Request —
Pull out of the data below the stretch of lines bounded by the one containing "- **Provider Status**: Live" and the one containing "- **Shared Dashboards**: Collaborative", both bounds included, unchanged.

[Saved entries]
- - - - - - -

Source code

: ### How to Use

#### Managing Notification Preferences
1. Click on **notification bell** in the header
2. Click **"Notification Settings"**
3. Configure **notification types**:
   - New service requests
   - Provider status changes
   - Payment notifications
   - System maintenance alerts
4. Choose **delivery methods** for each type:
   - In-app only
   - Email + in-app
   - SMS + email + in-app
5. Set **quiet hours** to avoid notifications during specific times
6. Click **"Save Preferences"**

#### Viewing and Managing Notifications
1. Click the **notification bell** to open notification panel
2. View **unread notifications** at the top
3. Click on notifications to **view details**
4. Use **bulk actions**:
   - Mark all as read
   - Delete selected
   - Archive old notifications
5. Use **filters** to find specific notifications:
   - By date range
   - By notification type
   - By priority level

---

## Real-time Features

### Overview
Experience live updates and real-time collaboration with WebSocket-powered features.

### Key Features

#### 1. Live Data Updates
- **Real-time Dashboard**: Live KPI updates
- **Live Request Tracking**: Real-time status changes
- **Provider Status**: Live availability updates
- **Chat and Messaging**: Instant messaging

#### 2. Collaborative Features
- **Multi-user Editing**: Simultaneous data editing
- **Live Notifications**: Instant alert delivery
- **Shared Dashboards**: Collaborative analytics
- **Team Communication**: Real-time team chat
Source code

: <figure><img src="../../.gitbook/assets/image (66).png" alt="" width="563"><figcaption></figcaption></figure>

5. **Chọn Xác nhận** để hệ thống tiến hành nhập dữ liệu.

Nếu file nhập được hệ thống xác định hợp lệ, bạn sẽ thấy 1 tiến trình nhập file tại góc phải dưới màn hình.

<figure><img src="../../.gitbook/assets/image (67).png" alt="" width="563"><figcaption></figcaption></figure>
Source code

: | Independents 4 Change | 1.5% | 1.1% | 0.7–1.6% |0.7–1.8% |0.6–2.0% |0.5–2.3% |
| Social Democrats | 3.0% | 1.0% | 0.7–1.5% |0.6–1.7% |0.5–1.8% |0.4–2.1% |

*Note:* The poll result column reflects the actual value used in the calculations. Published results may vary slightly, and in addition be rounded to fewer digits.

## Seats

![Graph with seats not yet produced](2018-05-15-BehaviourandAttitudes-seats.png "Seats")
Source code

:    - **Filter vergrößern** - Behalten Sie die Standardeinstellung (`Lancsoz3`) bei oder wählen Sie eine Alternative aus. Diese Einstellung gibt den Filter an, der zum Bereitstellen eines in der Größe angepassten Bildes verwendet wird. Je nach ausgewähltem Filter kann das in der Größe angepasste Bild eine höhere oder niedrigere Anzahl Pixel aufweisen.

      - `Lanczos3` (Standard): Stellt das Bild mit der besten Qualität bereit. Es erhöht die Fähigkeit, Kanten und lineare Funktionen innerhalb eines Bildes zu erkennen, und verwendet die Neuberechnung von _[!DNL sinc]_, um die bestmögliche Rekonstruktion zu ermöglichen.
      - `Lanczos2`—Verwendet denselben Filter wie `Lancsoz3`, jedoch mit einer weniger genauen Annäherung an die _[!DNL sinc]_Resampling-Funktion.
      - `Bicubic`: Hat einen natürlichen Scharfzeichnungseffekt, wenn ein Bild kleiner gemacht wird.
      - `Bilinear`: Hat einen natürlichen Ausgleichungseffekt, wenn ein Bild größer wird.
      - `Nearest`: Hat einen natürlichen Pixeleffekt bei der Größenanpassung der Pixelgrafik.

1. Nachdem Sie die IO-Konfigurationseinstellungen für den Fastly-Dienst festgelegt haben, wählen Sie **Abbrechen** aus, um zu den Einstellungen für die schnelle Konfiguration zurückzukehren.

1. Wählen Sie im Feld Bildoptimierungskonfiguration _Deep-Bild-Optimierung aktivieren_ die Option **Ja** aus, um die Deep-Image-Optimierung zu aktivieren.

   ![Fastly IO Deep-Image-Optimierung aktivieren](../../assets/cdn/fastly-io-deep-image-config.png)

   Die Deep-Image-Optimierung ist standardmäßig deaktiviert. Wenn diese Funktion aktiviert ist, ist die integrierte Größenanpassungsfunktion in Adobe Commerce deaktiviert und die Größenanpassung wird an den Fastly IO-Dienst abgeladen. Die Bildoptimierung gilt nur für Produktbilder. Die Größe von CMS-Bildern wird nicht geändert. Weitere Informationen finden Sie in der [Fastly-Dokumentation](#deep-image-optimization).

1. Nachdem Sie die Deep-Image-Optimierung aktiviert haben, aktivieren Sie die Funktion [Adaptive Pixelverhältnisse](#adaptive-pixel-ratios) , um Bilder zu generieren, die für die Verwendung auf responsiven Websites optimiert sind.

- - - - - - -

Written response —
- **Provider Status**: Live availability updates
- **Chat and Messaging**: Instant messaging

#### 2. Collaborative Features
- **Multi-user Editing**: Simultaneous data editing
- **Live Notifications**: Instant alert delivery
- **Shared Dashboards**: Collaborative analytics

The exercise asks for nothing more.